Published in final edited form as: Virology. 2009 Dec 3;397(2):260. doi: 10.1016/j.virol.2009.08.043

Figure 3. FTY720 does not prevent T cell exhaustion or promote viral clearance, but impairs the T cell immunity in response to LCMV-CL 13 infection.

Figure 3

(A–H) Mice were mock infected (white bars), infected with 1×105 PFU LCMV-Arm53b i.p. (E–F only) or with 2×106 PFU LCMV-Cl 13 i.v. and treated i.v., once a day for 3 days, starting 1 h post-infection with water (VEH; grey bars), 4 µg/kg (dashed bars) or 1 mg/kg (black bars) FTY720, and spleens were harvested on day 8 post-infection. (A–D) Frequencies of CD8+ GP33–41 (A) and CD4+ GP65–77 (C) tetramer positive cells are not altered by FTY720 when compared to VEH. (B and D) Administration of 1mg/kg FTY720 significantly reduces the numbers of these two cell subsets, when compared to vehicle and treatment with 4 µg/kg. (E) GP33–41 peptide stimulation of CD8+ T cells from LCMV-Cl 13-infected mice results in reduced expression of TNF-α and IFN-γ compared to cells from LCMV-Arm53b infected mice. (F) Similarly, IL-2 and TNF-α are strongly produced in response to GP61–80 peptide stimulation from IFN-γ+ CD4+ T cells of mice infected with LCMV-ARM53b, but not with LCMV-CL 13. Treatment with FTY720, at any dose, fails to modify the frequencies of cytokine-producing CD8+ (E) or CD4+ (F) T cells.

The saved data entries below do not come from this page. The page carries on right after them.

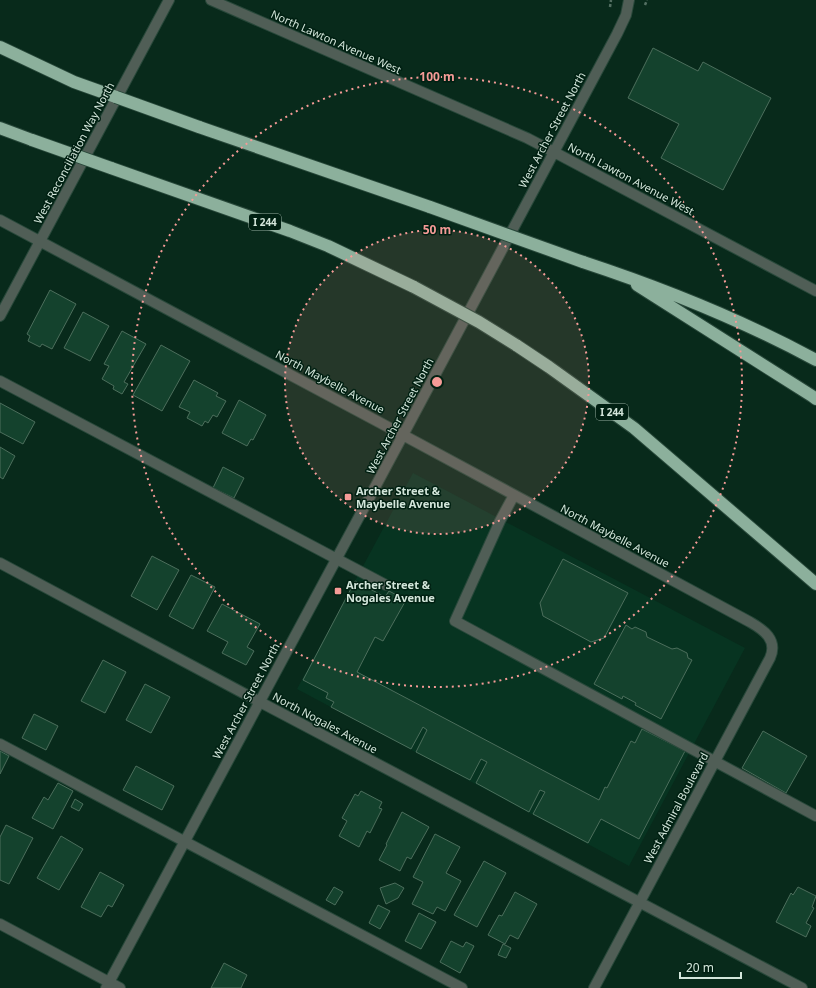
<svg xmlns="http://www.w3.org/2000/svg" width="816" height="988" font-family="'Noto Sans',sans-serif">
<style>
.built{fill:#073421}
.building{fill:#14422d;stroke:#4c6e5c}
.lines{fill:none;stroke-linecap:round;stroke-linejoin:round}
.minor-casing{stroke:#28483a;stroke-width:12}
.highway-casing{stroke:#28483a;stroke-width:14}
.path{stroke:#547063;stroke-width:2.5;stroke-dasharray:3 2;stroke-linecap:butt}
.minor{stroke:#505e56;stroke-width:10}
.highway{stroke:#8cb09c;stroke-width:12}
.highway-bridge-casing{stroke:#28483a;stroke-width:14;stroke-linecap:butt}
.highway-bridge{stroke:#8cb09c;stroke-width:12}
.ring{fill:none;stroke:#f59b97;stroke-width:2;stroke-dasharray:2 4}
.poi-dot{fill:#f59b97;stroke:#002012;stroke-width:1.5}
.labels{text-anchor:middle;stroke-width:3;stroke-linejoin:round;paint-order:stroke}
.shield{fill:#002012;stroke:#94ab9f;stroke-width:1}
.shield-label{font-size:10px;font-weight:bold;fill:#d3e6db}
.street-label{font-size:11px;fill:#d3e6db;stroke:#002012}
.poi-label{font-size:11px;font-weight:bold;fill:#d3e6db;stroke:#002012;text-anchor:start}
.centre{fill:#f59b97;stroke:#002012;stroke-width:2}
.ring-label{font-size:12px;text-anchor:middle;font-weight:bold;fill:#f59b97;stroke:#002012;stroke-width:3;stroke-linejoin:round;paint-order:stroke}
</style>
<rect width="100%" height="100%" fill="#082a1b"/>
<path class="built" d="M413 473 745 648 629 866 297 689Z"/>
<path class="building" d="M653 48 698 71 703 62 771 98 723 190 661 158 679 124 628 98Z
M50 290 76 304 52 349 42 344 40 347 28 341 30 336 27 334Z
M83 312 109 326 90 361 64 348Z
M122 331 146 344 124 382 128 384 122 394 113 389 114 386 102 379 109 366 104 364Z
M161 345 190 361 162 411 133 395Z
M194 380 218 393 216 396 226 401 217 417 213 415 208 423 205 421 202 426 187 418 190 412 179 407Z
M239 400 266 415 253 440 251 439 247 446 222 433Z
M0 403 35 422 23 444 0 432Z
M0 447 15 456 3 479 0 477Z
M223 467 244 478 234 498 213 488Z
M152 556 179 570 157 610 131 596Z
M563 559 628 593 604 638 591 642 543 616 540 603Z
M191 575 215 587 193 629 169 616Z
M355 581 385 597 389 591 406 600 383 641 375 637 357 672 599 800 605 787 607 788 631 741 635 743 642 729 685 751 639 839 601 819 588 843 533 814 545 792 540 790 529 812 476 783 487 762 481 759 470 780 416 752 427 730 423 727 411 749 331 707 334 702 326 698 328 693 303 680Z
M222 604 260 624 247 647 254 651 246 665 222 653 228 642 207 631Z
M626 625 632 629 635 627 646 632 647 637 672 649 677 648 687 653 688 658 692 660 661 719 635 705 636 703 623 696 622 699 594 684Z
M103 660 126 672 105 713 81 701Z
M145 684 170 697 151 733 126 720Z
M34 714 58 726 46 750 22 738Z
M763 731 807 756 786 793 742 768Z
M0 751 9 756 0 774Z
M136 766 174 786 162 810 123 790Z
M58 783 73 791 53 829 32 818 44 797 48 800Z
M361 791 382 802 379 808 382 809 370 833 367 831 359 847 339 836 347 821 342 818 355 794 358 796Z
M75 799 83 804 79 811 71 807Z
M402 812 429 827 411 859 407 857 400 871 379 860 387 845 386 844Z
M6 825 33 838 9 884 0 880V837Z
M435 834 460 847 446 873 461 881 445 911 437 907 433 914 412 904 423 882 413 877Z
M61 836 83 849 59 890 37 878Z
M484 861 506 873 477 927 454 915Z
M100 872 124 885 112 907 108 905 101 917 81 907Z
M395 883 404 888 398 898 386 904 380 888Z
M334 887 343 892 335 905 326 900Z
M798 887 816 896 812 907 814 908 806 923 811 926 806 937 776 922 791 893 793 895Z
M515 892 537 904 518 939 510 935 505 944 488 935 499 915 502 916Z
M378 905 390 911 380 929 369 923Z
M419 913 436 922 421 949 405 941Z
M451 941 463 947 466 942 474 946 460 973 440 962Z
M503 944 511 948 506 958 498 955Z
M224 963 247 975 241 988H211Z"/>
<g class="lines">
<g class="minor-casing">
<path id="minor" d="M211 0 527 138 554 152 816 291
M0 220 403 435 750 622C764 630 778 640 770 658L594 988
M0 316 169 0
M0 381 386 585
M514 495 500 521 455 621 816 816
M0 563 260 702 802 988
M0 744 462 988
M0 924 120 988
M106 988 403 435 617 34 626 15 629 0"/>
</g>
<g class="highway-casing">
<path id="highway" d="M0 47 74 82 116 97
M199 127 430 207
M0 128 32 140
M111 168 290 231 328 246 414 287
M583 262C665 289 740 319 816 360
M637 285 812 396 816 399
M516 345 549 367 634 428 816 584"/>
</g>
<path class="path" d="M645 5 647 0
M610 7 611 0"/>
<use href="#minor" class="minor"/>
<use href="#highway" class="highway"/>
<g class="highway-bridge-casing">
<path id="highway-bridge" d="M116 97 199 127
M32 140 111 168
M430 207 583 262
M414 287 479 322 516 345"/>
</g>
<use href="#highway-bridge" class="highway-bridge"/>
</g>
<circle cx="437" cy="382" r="152" fill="#f59b97" fill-opacity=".12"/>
<g class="ring">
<circle cx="437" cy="382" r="152"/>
<circle cx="437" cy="382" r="305"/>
</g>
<g class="poi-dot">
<rect x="344" y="493" width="8" height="8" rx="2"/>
<rect x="334" y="587" width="8" height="8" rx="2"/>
</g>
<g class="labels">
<g class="shield">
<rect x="249" y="214" width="32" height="16" rx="3"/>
<rect x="596" y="404" width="32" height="16" rx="3"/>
</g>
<g class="shield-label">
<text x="265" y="226">I 244</text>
<text x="612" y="416">I 244</text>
</g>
<g class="street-label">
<text transform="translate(336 42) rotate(24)" y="4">North Lawton Avenue West</text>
<text transform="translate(552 130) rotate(-62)" y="4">West Archer Street North</text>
<text transform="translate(74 153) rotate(-62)" y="4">West Reconciliation Way North</text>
<text transform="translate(631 179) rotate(28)" y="4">North Lawton Avenue West</text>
<text transform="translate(330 382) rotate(28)" y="4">North Maybelle Avenue</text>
<text transform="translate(400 416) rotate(-62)" y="4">West Archer Street North</text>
<text transform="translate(615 536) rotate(28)" y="4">North Maybelle Avenue</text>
<text transform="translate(246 701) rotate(-62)" y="4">West Archer Street North</text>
<text transform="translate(325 723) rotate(28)" y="4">North Nogales Avenue</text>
<text transform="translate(676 808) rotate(-62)" y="4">West Admiral Boulevard</text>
</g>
<g class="poi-label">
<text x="356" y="495">Archer Street &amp;<tspan x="356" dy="13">Maybelle Avenue</tspan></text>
<text x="346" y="589">Archer Street &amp;<tspan x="346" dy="13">Nogales Avenue</tspan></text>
</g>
</g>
<circle cx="437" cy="382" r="6" class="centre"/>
<g class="ring-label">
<text x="437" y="81">100 m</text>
<text x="437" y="234">50 m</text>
</g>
<path d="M680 972v6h61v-6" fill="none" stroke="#d3e6db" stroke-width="2"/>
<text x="686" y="972" font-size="12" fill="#d3e6db" stroke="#002012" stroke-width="3" paint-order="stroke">20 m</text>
</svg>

However, treating with FTY720 at 1mg/kg, but not 4µg/kg, decreases the number of IFN-γ-producing CD8+ (G) or CD4+ (H) T cells, in response to GP33–41 or GP61–80 peptide simulation, respectively, when compared to VEH. (I) Mice were infected with 2×106 PFU LCMV-Cl 13 i.v. and treated i.v., once a day for 3 days, starting 1 h post-infection. Administration of FTY720 at 1mg/kg, but not 4µg/kg, significantly increases LCMV-Cl 13 burden in serum when compared to VEH (n=8–9 mice per group) on days 15 and 30 post-infection. Also 1 mg/kg of FTY720 enhances viral burden and delays LCMV Cl 13 clearance from the serum on day 62 post infection when compared to vehicle-treated mice, but the difference is not statistically significant. (A, C, E, and F) Representative density plots are shown; n ≥ 4 mice per group; average ± SEM; *Significantly different from VEH, p < 0.05. #, p < 0.09.